Exercise:
Repeat word for word the opening stretch of the entries, from the first line through the line containing "135,562 | 131,316 |".

Provided material:

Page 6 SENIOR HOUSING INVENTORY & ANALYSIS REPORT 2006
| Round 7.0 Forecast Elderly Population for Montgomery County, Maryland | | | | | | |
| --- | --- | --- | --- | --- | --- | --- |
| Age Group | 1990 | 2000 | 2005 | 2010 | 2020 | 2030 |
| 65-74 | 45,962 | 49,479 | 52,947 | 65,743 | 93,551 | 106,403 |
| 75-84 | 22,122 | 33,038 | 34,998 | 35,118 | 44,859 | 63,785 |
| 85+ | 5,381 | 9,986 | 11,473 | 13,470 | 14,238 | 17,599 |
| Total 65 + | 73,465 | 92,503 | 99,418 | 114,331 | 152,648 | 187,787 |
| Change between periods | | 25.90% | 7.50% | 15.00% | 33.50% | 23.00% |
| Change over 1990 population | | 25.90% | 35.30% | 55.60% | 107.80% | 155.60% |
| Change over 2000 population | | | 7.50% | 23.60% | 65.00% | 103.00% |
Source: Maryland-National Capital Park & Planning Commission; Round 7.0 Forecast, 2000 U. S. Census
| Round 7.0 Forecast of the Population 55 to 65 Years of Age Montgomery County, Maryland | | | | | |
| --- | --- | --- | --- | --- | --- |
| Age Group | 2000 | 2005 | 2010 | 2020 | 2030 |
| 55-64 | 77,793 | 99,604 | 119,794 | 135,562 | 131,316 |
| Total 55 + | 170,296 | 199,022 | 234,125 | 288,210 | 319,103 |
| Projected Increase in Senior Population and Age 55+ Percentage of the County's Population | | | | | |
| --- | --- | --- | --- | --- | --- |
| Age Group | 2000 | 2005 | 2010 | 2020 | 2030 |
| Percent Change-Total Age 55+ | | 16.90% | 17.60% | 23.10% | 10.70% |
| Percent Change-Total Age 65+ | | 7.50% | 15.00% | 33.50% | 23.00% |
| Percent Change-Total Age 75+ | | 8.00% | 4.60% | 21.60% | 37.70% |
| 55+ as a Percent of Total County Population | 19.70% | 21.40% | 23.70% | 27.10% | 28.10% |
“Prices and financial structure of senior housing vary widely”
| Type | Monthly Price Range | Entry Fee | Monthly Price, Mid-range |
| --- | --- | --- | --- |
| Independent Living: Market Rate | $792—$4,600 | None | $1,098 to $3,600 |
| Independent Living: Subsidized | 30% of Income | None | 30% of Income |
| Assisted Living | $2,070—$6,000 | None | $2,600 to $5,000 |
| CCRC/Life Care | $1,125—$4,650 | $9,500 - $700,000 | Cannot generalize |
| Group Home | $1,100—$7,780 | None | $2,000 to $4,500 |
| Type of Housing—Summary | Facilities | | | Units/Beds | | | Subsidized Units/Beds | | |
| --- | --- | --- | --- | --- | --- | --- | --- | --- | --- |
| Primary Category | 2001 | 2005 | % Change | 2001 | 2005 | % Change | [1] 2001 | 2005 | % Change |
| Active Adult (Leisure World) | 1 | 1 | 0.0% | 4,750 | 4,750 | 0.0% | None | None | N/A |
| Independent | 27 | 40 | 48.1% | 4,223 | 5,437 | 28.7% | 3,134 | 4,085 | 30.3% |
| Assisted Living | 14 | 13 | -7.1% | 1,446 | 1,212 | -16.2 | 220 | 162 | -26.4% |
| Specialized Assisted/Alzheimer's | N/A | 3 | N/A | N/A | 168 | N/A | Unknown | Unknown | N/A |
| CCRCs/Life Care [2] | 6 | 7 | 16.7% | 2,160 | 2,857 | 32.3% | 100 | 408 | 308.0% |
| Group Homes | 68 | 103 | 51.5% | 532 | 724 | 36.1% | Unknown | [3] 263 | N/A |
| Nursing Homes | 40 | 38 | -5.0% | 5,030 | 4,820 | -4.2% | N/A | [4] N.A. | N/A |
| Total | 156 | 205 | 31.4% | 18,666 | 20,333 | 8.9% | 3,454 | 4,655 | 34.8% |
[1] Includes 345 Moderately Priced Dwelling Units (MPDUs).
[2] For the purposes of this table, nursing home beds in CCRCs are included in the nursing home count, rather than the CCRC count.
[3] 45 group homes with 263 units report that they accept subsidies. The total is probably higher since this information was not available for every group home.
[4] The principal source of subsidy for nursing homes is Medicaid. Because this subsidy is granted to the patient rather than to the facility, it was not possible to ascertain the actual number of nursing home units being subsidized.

Answer section:
Page 6 SENIOR HOUSING INVENTORY & ANALYSIS REPORT 2006
| Round 7.0 Forecast Elderly Population for Montgomery County, Maryland | | | | | | |
| --- | --- | --- | --- | --- | --- | --- |
| Age Group | 1990 | 2000 | 2005 | 2010 | 2020 | 2030 |
| 65-74 | 45,962 | 49,479 | 52,947 | 65,743 | 93,551 | 106,403 |
| 75-84 | 22,122 | 33,038 | 34,998 | 35,118 | 44,859 | 63,785 |
| 85+ | 5,381 | 9,986 | 11,473 | 13,470 | 14,238 | 17,599 |
| Total 65 + | 73,465 | 92,503 | 99,418 | 114,331 | 152,648 | 187,787 |
| Change between periods | | 25.90% | 7.50% | 15.00% | 33.50% | 23.00% |
| Change over 1990 population | | 25.90% | 35.30% | 55.60% | 107.80% | 155.60% |
| Change over 2000 population | | | 7.50% | 23.60% | 65.00% | 103.00% |
Source: Maryland-National Capital Park & Planning Commission; Round 7.0 Forecast, 2000 U. S. Census
| Round 7.0 Forecast of the Population 55 to 65 Years of Age Montgomery County, Maryland | | | | | |
| --- | --- | --- | --- | --- | --- |
| Age Group | 2000 | 2005 | 2010 | 2020 | 2030 |
| 55-64 | 77,793 | 99,604 | 119,794 | 135,562 | 131,316 |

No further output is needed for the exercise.